#### Task data
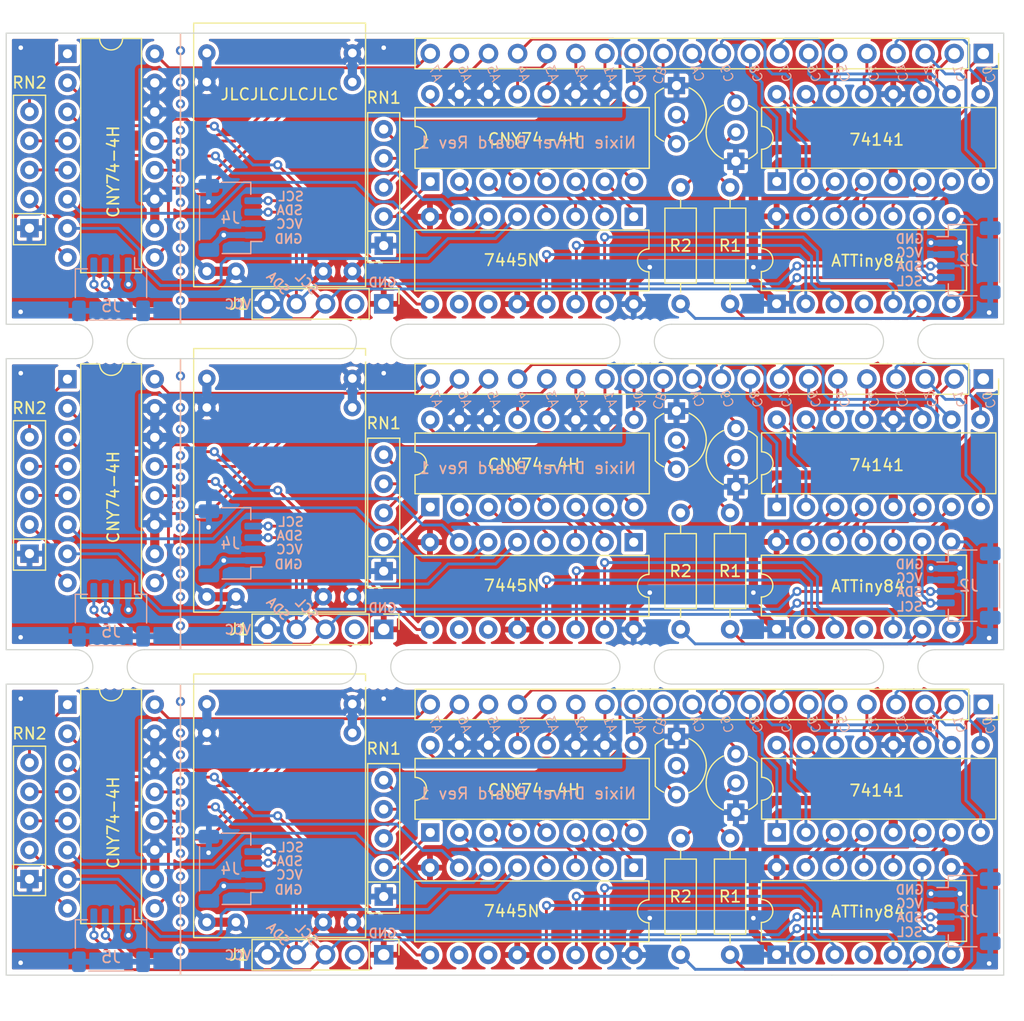
<source format=kicad_pcb>
(kicad_pcb (version 20221018) (generator pcbnew)

  (general
    (thickness 1.6)
  )

  (paper "A4")
  (layers
    (0 "F.Cu" signal)
    (31 "B.Cu" signal)
    (32 "B.Adhes" user "B.Adhesive")
    (33 "F.Adhes" user "F.Adhesive")
    (34 "B.Paste" user)
    (35 "F.Paste" user)
    (36 "B.SilkS" user "B.Silkscreen")
    (37 "F.SilkS" user "F.Silkscreen")
    (38 "B.Mask" user)
    (39 "F.Mask" user)
    (40 "Dwgs.User" user "User.Drawings")
    (41 "Cmts.User" user "User.Comments")
    (42 "Eco1.User" user "User.Eco1")
    (43 "Eco2.User" user "User.Eco2")
    (44 "Edge.Cuts" user)
    (45 "Margin" user)
    (46 "B.CrtYd" user "B.Courtyard")
    (47 "F.CrtYd" user "F.Courtyard")
    (48 "B.Fab" user)
    (49 "F.Fab" user)
    (50 "User.1" user)
    (51 "User.2" user)
    (52 "User.3" user)
    (53 "User.4" user)
    (54 "User.5" user)
    (55 "User.6" user)
    (56 "User.7" user)
    (57 "User.8" user)
    (58 "User.9" user)
  )

  (setup
    (stackup
      (layer "F.SilkS" (type "Top Silk Screen"))
      (layer "F.Paste" (type "Top Solder Paste"))
      (layer "F.Mask" (type "Top Solder Mask") (thickness 0.01))
      (layer "F.Cu" (type "copper") (thickness 0.035))
      (layer "dielectric 1" (type "core") (thickness 1.51) (material "FR4") (epsilon_r 4.5) (loss_tangent 0.02))
      (layer "B.Cu" (type "copper") (thickness 0.035))
      (layer "B.Mask" (type "Bottom Solder Mask") (thickness 0.01))
      (layer "B.Paste" (type "Bottom Solder Paste"))
      (layer "B.SilkS" (type "Bottom Silk Screen"))
      (copper_finish "None")
      (dielectric_constraints no)
    )
    (pad_to_mask_clearance 0)
    (pcbplotparams
      (layerselection 0x00010f0_ffffffff)
      (plot_on_all_layers_selection 0x0000000_00000000)
      (disableapertmacros false)
      (usegerberextensions false)
      (usegerberattributes true)
      (usegerberadvancedattributes true)
      (creategerberjobfile false)
      (dashed_line_dash_ratio 12.000000)
      (dashed_line_gap_ratio 3.000000)
      (svgprecision 6)
      (plotframeref false)
      (viasonmask false)
      (mode 1)
      (useauxorigin false)
      (hpglpennumber 1)
      (hpglpenspeed 20)
      (hpglpendiameter 15.000000)
      (dxfpolygonmode true)
      (dxfimperialunits true)
      (dxfusepcbnewfont true)
      (psnegative false)
      (psa4output false)
      (plotreference true)
      (plotvalue true)
      (plotinvisibletext false)
      (sketchpadsonfab false)
      (subtractmaskfromsilk false)
      (outputformat 1)
      (mirror false)
      (drillshape 0)
      (scaleselection 1)
      (outputdirectory "./panelized-gerbers/")
    )
  )

  (net 0 "")
  (net 1 "GND")
  (net 2 "unconnected-(J1-Pad2)")
  (net 3 "/SCL")
  (net 4 "/SDA")
  (net 5 "VCC")
  (net 6 "/C0")
  (net 7 "/C1")
  (net 8 "/C2")
  (net 9 "/C3")
  (net 10 "/C4")
  (net 11 "/C5")
  (net 12 "/C6")
  (net 13 "/C7")
  (net 14 "/C8")
  (net 15 "/C9")
  (net 16 "/CA")
  (net 17 "/CB")
  (net 18 "/A0")
  (net 19 "/A1")
  (net 20 "/A2")
  (net 21 "/A3")
  (net 22 "/A4")
  (net 23 "/A5")
  (net 24 "/A6")
  (net 25 "/A7")
  (net 26 "Net-(Q1-Pad2)")
  (net 27 "Net-(Q2-Pad2)")
  (net 28 "/LHDP")
  (net 29 "/RHDP")
  (net 30 "/dig_0")
  (net 31 "/dig_1")
  (net 32 "unconnected-(U1-Pad4)")
  (net 33 "/dig_2")
  (net 34 "/num_3")
  (net 35 "/num_2")
  (net 36 "/num_1")
  (net 37 "/num_0")
  (net 38 "/drv_A7")
  (net 39 "/drv_A6")
  (net 40 "/drv_A5")
  (net 41 "/drv_A4")
  (net 42 "/drv_A3")
  (net 43 "/drv_A2")
  (net 44 "/drv_A1")
  (net 45 "/drv_A0")
  (net 46 "HT")
  (net 47 "Net-(RN1-Pad2)")
  (net 48 "Net-(RN1-Pad3)")
  (net 49 "Net-(RN1-Pad4)")
  (net 50 "Net-(RN1-Pad5)")
  (net 51 "Net-(RN2-Pad2)")
  (net 52 "Net-(RN2-Pad3)")
  (net 53 "Net-(RN2-Pad4)")
  (net 54 "Net-(RN2-Pad5)")
  (net 55 "unconnected-(U3-Pad10)")
  (net 56 "unconnected-(U3-Pad11)")

  (footprint "Package_TO_SOT_THT:TO-92_Inline_Wide" (layer "F.Cu") (at 88.032 63.452 -90))

  (footprint "Panelization:mouse-bite-3mm-slot" (layer "F.Cu") (at 61.6 57.38))

  (footprint "Connector_PinHeader_2.54mm:PinHeader_1x05_P2.54mm_Vertical" (layer "F.Cu") (at 62.484 110.902 -90))

  (footprint "Panelization:mouse-bite-3mm-slot" (layer "F.Cu") (at 107.6 85.78))

  (footprint "Resistor_THT:R_Axial_DIN0207_L6.3mm_D2.5mm_P10.16mm_Horizontal" (layer "F.Cu") (at 88.392 110.902 90))

  (footprint "Panelization:mouse-bite-3mm-slot" (layer "F.Cu") (at 38.6 57.38))

  (footprint "Connector_PinSocket_2.54mm:PinSocket_1x20_P2.54mm_Vertical" (layer "F.Cu") (at 114.808 60.658 -90))

  (footprint "Panelization:mouse-bite-3mm-slot" (layer "F.Cu") (at 38.6 85.78))

  (footprint "Package_DIP:DIP-14_W7.62mm" (layer "F.Cu") (at 96.769 54.092 90))

  (footprint "Package_TO_SOT_THT:TO-92_Inline_Wide" (layer "F.Cu") (at 93.218 41.656 90))

  (footprint "nixie-parts:small-hv-1.1" (layer "F.Cu") (at 53.4 41.1 180))

  (footprint "Resistor_THT:R_Axial_DIN0207_L6.3mm_D2.5mm_P10.16mm_Horizontal" (layer "F.Cu") (at 88.392 54.102 90))

  (footprint "Package_DIP:DIP-14_W7.62mm" (layer "F.Cu") (at 96.769 110.892 90))

  (footprint "Package_DIP:DIP-16_W7.62mm" (layer "F.Cu") (at 34.886 32.273))

  (footprint "Resistor_THT:R_Array_SIP5" (layer "F.Cu") (at 62.484 77.422 90))

  (footprint "Package_DIP:DIP-16_W7.62mm" (layer "F.Cu") (at 34.886 60.673))

  (footprint "Package_DIP:DIP-14_W7.62mm" (layer "F.Cu") (at 96.769 82.492 90))

  (footprint "Resistor_THT:R_Array_SIP5" (layer "F.Cu") (at 31.574 47.498 90))

  (footprint "Panelization:mouse-bite-3mm-slot" (layer "F.Cu") (at 84.6 57.38))

  (footprint "Package_DIP:DIP-16_W7.62mm" (layer "F.Cu") (at 84.3 103.3 -90))

  (footprint "Package_TO_SOT_THT:TO-92_Inline_Wide" (layer "F.Cu") (at 93.218 98.456 90))

  (footprint "Package_DIP:DIP-16_W7.62mm" (layer "F.Cu") (at 96.789 43.424 90))

  (footprint "Panelization:mouse-bite-3mm-slot" (layer "F.Cu") (at 61.6 85.78))

  (footprint "Resistor_THT:R_Array_SIP5" (layer "F.Cu") (at 62.484 49.022 90))

  (footprint "Panelization:mouse-bite-3mm-slot" (layer "F.Cu") (at 84.6 85.78))

  (footprint "Package_DIP:DIP-16_W7.62mm" (layer "F.Cu") (at 66.548 100.234 90))

  (footprint "Package_DIP:DIP-16_W7.62mm" (layer "F.Cu") (at 84.3 74.9 -90))

  (footprint "Package_TO_SOT_THT:TO-92_Inline_Wide" (layer "F.Cu") (at 88.032 91.852 -90))

  (footprint "Package_DIP:DIP-16_W7.62mm" (layer "F.Cu") (at 66.548 43.434 90))

  (footprint "Resistor_THT:R_Axial_DIN0207_L6.3mm_D2.5mm_P10.16mm_Horizontal" (layer "F.Cu") (at 92.71 54.102 90))

  (footprint "Resistor_THT:R_Axial_DIN0207_L6.3mm_D2.5mm_P10.16mm_Horizontal" (layer "F.Cu") (at 88.392 82.502 90))

  (footprint "Package_TO_SOT_THT:TO-92_Inline_Wide" (layer "F.Cu") (at 93.218 70.056 90))

  (footprint "Resistor_THT:R_Axial_DIN0207_L6.3mm_D2.5mm_P10.16mm_Horizontal" (layer "F.Cu") (at 92.71 110.902 90))

  (footprint "Connector_PinHeader_2.54mm:PinHeader_1x05_P2.54mm_Vertical" (layer "F.Cu") (at 62.484 82.502 -90))

  (footprint "Package_DIP:DIP-16_W7.62mm" (layer "F.Cu") (at 84.3 46.5 -90))

  (footprint "Connector_PinSocket_2.54mm:PinSocket_1x20_P2.54mm_Vertical" (layer "F.Cu") (at 114.808 32.258 -90))

  (footprint "Connector_PinHeader_2.54mm:PinHeader_1x05_P2.54mm_Vertical" (layer "F.Cu") (at 62.484 54.102 -90))

  (footprint "Connector_PinSocket_2.54mm:PinSocket_1x20_P2.54mm_Vertical" (layer "F.Cu") (at 114.808 89.058 -90))

  (footprint "Panelization:mouse-bite-3mm-slot" (layer "F.Cu") (at 107.6 57.38))

  (footprint "nixie-parts:small-hv-1.1" (layer "F.Cu") (at 53.4 97.9 180))

  (footprint "Package_DIP:DIP-16_W7.62mm" (layer "F.Cu")
    (tstamp c13f6d6e-1462-441f-91eb-c50fa72253c7)
    (at 96.789 100.224 90)
    (descr "16-lead though-hole mounted DIP package, row spacing 7.62 mm (300 mils)")
    (tags "THT DIP DIL PDIP 2.54mm 7.62mm 300mil")
    (property "Sheetfile" "nixie-controller.kicad_sch")
    (property "Sheetname" "")
    (path "/8001c368-c87c-47cb-a89b-5b1fe641bedd")
    (attr through_hole)
    (fp_text reference "U2" (at 3.81 9.144 90) (layer "F.SilkS") hide
        (effects (font (size 1 1) (thickness 0.15)))
      (tstamp 605d4222-affe-4c18-abbb-acb49f365c45)
    )
    (fp_text value "74141" (at 3.81 20.11 90) (layer "F.Fab")
        (effects (font (size 1 1) (thickness 0.15)))
      (tstamp 33ff22e8-2d94-46ee-9919-09fc3a1fb943)
    )
    (fp_text user "${REFERENCE}" (at 3.81 8.89 90) (layer "F.Fab")
        (effects (font (size 1 1) (thickness 0.15)))
      (tstamp 114677b5-8c91-40ac-b0bb-e4a708bdec87)
    )
    (fp_line (start 1.16 -1.33) (end 1.16 19.11)
      (stroke (width 0.12) (type solid)) (layer "F.SilkS") (tstamp 2911d7cb-d960-4f6c-802a-65ddba7169a7))
    (fp_line (start 1.16 19.11) (end 6.46 19.11)
      (stroke (width 0.12) (type solid)) (layer "F.SilkS") (tstamp 8822631c-ba0d-4205-b0ff-1d9375b0e343))
    (fp_line (start 2.81 -1.33) (end 1.16 -1.33)
      (stroke (width 0.12) (type solid)) (layer "F.SilkS") (tstamp b0e6dcc5-8a9d-4d2f-9e86-aefa55713c29))
    (fp_line (start 6.46 -1.33) (end 4.81 -1.33)
      (stroke (width 0.12) (type solid)) (layer "F.SilkS") (tstamp 2a3f91a7-5347-48d1-aa58-0c803a715eea))
    (fp_line (start 6.46 19.11) (end 6.46 -1.33)
      (stroke (width 0.12) (type solid)) (layer "F.SilkS") (tstamp ff1f2593-ef6f-4fb7-b63b-5ea3f37c74c2))
    (fp_arc (start 4.81 -1.33) (mid 3.81 -0.33) (end 2.81 -1.33)
      (stroke (width 0.12) (type solid)) (layer "F.SilkS") (tstamp c53104c6-9950-44ac-9018-928063fc465d))
    (fp_line (start -1.1 -1.55) (end -1.1 19.3)
      (stroke (width 0.05) (type solid)) (layer "F.CrtYd") (tstamp 3bb4c05e-5749-4a80-afe8-ddbaad6faf34))
    (fp_line (start -1.1 19.3) (end 8.7 19.3)
      (stroke (width 0.05) (type solid)) (layer "F.CrtYd") (tstamp 6f608f3d-6097-4c06-aa83-d4ee71c52fe7))
    (fp_line (start 8.7 -1.55) (end -1.1 -1.55)
      (stroke (width 0.05) (type solid)) (layer "F.CrtYd") (tstamp ddfd92b2-aa01-4506-81dc-9348f480c98f))
    (fp_line (start 8.7 19.3) (end 8.7 -1.55)
      (stroke (width 0.05) (type solid)) (layer "F.CrtYd") (tstamp c08f13a3-31c4-41a6-96c0-92b392a2fec0))
    (fp_line (start 0.635 -0.27) (end 1.635 -1.27)
      (stroke (width 0.1) (type solid)) (layer "F.Fab") (tstamp 7e3b3384-de65-457a-a66d-e95df0ac212d))
    (fp_line (start 0.635 19.05) (end 0.635 -0.27)
      (stroke (width 0.1) (type solid)) (layer "F.Fab") (tstamp de386897-a676-47fc-b503-444d9d27a36c))
    (fp_line (start 1.635 -1.27) (end 6.985 -1.27)
      (stroke (width 0.1) (type solid)) (layer "F.Fab") (tstamp 7e5a755a-b128-4127-9eab-fb7f14f8da4e))
    (fp_line (start 6.985 -1.27) (end 6.985 19.05)
      (stroke (width 0.1) (type solid)) (layer "F.Fab") (tstamp da7a5945-766a-478e-bf89-7603ac7dac16))
    (fp_line (start 6.985 19.05) (end 0.635 19.05)
      (stroke (width 0.1) (type solid)) (layer "F.Fab") (tstamp a328b14f-479a-4b12-af40-ed7acbd0c44d))
    (pad "1" thru_hole rect (at 0 0 90) (size 1.6 1.6) (drill 0.8) (layers "*.Cu" "*.Mask")
      (net 14 "/C8") (pinfunction "~{Q8}") (pintype "open_collector") (tstamp 346d87b5-3800-4cb3-a411-733d6e482510))
    (pad "2" thru_hole oval (at 0 2.54 90) (size 1.6 1.6) (drill 0.8) (layers "*.Cu" "*.Mask")
      (net 15 "/C9") (pinfunction "~{Q9}") (pintype "open_collector") (tstamp 603e7be9-55a4-405c-b6c8-3a5e2934f401))
    (pad "3" thru_hole oval (at 0 5.08 90) (size 1.6 1.6) (drill 0.8) (layers "*.Cu" "*.Mask")
      (net 37 "/num_0") (pinfunction "A") (pintype "input") (tstamp aa6dd9b1-b52c-4d05-8226-c83fed8cc70a))
    (pad "4" thru_hole oval (at 0 7.62 90) 
... [1731640 chars truncated]
</source>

#### Task
Checking the data above line by line, please work out how many lines include "parts", and reply with the number only.

#### Final answer
2